In the end, Constable Odo's investigation uncovers evidence that the names of all the 441 people who were reported to have died on the transport were the exact same names of the people who were reported to have crashed on a distant planet three months prior to the battle. Sisko concludes that the entire incident was staged by the Empire to frame Worf for the purpose of smearing the Federation. Despite having no civilian deaths on his conscience, Worf admits that he did accept the mission assignment because he was hoping for vengeance against the Klingon Empire. Sisko reprimands Worf for accepting the mission for that purpose, and for not following Starfleet regulations and identifying the vessel before firing upon it; but he tells him that he will make a fine captain some day.

==Production==
The episode is very loosely inspired by the 1988 USS Vincennes shootdown of Iran Air Flight 655, a passenger flight. The episode includes a Federation officer accused of performing such an act of recklessly destroying a civilian craft, although differs in that the destruction of the craft was merely a ruse with no lives lost.
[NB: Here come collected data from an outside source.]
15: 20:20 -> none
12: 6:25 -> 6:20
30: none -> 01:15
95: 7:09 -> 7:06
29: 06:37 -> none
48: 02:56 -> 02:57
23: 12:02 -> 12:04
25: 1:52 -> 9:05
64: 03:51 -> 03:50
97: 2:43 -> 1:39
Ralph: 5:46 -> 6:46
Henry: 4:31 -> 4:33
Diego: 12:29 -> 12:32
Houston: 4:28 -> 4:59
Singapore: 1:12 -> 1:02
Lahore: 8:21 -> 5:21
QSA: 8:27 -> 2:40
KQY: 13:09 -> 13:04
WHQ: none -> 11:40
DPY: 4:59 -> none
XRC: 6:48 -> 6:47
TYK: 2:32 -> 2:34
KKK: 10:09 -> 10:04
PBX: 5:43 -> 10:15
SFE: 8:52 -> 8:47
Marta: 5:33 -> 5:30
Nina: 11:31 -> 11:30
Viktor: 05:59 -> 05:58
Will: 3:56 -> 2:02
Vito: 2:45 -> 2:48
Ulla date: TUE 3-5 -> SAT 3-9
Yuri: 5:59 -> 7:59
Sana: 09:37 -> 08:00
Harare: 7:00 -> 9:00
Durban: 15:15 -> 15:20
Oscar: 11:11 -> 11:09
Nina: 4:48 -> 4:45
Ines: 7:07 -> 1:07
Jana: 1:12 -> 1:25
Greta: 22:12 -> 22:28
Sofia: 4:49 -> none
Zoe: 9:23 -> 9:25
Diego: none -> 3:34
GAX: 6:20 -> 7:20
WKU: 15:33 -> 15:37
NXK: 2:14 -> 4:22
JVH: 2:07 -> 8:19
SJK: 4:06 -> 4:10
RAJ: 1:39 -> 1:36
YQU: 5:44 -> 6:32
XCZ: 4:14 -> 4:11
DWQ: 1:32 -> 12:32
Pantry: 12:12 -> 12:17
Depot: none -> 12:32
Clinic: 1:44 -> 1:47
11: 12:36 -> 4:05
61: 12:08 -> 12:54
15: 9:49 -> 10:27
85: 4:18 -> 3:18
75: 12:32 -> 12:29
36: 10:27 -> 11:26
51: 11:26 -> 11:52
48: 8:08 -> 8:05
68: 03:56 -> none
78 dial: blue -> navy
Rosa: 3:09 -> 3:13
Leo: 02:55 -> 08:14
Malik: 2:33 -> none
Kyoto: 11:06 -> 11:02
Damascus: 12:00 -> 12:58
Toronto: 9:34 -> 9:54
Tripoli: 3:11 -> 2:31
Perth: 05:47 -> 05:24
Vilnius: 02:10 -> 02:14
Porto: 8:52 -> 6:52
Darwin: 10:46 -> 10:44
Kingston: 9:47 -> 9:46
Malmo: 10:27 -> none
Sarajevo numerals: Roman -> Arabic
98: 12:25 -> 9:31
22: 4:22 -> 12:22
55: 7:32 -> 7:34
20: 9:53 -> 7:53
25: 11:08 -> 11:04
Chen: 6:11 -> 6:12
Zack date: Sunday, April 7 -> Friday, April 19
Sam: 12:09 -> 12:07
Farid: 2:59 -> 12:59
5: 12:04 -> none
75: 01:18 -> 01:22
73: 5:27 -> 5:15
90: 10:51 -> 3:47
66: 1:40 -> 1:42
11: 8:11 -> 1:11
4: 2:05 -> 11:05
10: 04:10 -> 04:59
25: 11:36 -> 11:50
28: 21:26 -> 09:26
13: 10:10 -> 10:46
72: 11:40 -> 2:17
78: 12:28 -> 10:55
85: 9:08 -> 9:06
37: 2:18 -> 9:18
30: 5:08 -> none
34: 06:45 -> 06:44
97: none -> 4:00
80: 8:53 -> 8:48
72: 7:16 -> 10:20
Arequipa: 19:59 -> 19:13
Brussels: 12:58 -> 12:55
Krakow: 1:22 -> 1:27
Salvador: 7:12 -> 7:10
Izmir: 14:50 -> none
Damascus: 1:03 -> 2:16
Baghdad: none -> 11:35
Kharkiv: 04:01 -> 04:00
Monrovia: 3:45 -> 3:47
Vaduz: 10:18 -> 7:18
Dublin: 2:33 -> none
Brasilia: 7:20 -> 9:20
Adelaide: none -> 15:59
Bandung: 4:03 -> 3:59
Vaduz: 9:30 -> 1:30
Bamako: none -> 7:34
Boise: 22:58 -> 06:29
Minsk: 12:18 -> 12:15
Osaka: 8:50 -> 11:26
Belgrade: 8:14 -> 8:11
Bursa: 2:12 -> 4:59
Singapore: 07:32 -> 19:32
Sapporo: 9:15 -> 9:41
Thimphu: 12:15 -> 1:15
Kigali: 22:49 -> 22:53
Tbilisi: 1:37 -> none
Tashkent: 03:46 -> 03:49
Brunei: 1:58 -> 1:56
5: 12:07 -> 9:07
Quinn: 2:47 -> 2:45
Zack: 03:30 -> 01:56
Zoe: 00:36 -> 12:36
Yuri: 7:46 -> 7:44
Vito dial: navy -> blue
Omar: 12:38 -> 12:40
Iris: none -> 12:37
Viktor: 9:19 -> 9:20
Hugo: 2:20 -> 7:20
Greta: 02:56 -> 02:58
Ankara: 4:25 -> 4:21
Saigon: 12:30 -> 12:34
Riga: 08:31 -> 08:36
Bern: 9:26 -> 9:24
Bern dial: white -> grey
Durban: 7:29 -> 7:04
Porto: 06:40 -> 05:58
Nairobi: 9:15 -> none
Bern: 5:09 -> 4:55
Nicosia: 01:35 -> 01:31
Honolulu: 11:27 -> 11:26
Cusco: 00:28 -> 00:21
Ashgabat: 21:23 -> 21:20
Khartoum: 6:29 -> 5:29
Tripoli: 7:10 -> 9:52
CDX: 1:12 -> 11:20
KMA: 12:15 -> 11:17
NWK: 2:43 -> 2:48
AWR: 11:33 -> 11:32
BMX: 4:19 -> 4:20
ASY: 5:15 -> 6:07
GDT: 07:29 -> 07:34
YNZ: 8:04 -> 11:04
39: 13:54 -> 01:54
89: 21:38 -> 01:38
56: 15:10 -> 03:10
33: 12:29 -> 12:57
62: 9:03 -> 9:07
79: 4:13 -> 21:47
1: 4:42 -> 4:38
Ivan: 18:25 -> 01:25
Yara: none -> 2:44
Early versions of the story considered having it be Captain Sisko who was accused of such an act.

== Reception ==
Zack Handlen wrote a mostly positive review in 2013 for The A.V. Club. He thought the structure of the episode, of flashbacks interspersed with court testimony, worked well to keep the focus on Worf and liven up what could be an overly dry trial otherwise. He thought the reveal that the incident was all a ruse was the least interesting part of the episode, and a sop to TV show conventions that do not allow the status quo to be disrupted. Handlen still ultimately admired the episode for giving some teeth to Worf's decision and progress in his character, notably in Sisko and Worf's final conversation. Even if Worf was ultimately innocent, it was still true that he was a compromised commander, being perhaps over-eager to even the score with the Klingons.

In a 2014 retrospective in Reactor magazine, author Keith R. A. DeCandido criticized the episode as poor, scoring it a 2/10 and the overall worst episode of the fourth season of Deep Space Nine. DeCandido thought that while Avery Brooks did a good job as Sisko in his defense of Worf, the plot of the episode made no sense. The episode directly mentions that the Klingons have no extradition treaty with the Federation (after the events of "The Way of the Warrior"), and that the attempt to frame Worf was strained and weak—hardly a cause for the Federation to throw one of their decorated officers in a cell, even temporarily. Ch’Pok's claim that a civilian ship would be cloaked, come to the site of a battle, and decloak precisely in the path of the Defiant, in the vastness of space, as an innocent coincidence was ludicrous on its face to DeCandido. While more of a nitpick, the question of how the Klingon plotters could have even known that Worf would be commanding the Defiant that day was left unexplored by the episode.

This episode's Nielsen rating during its original airing was 5.8 points.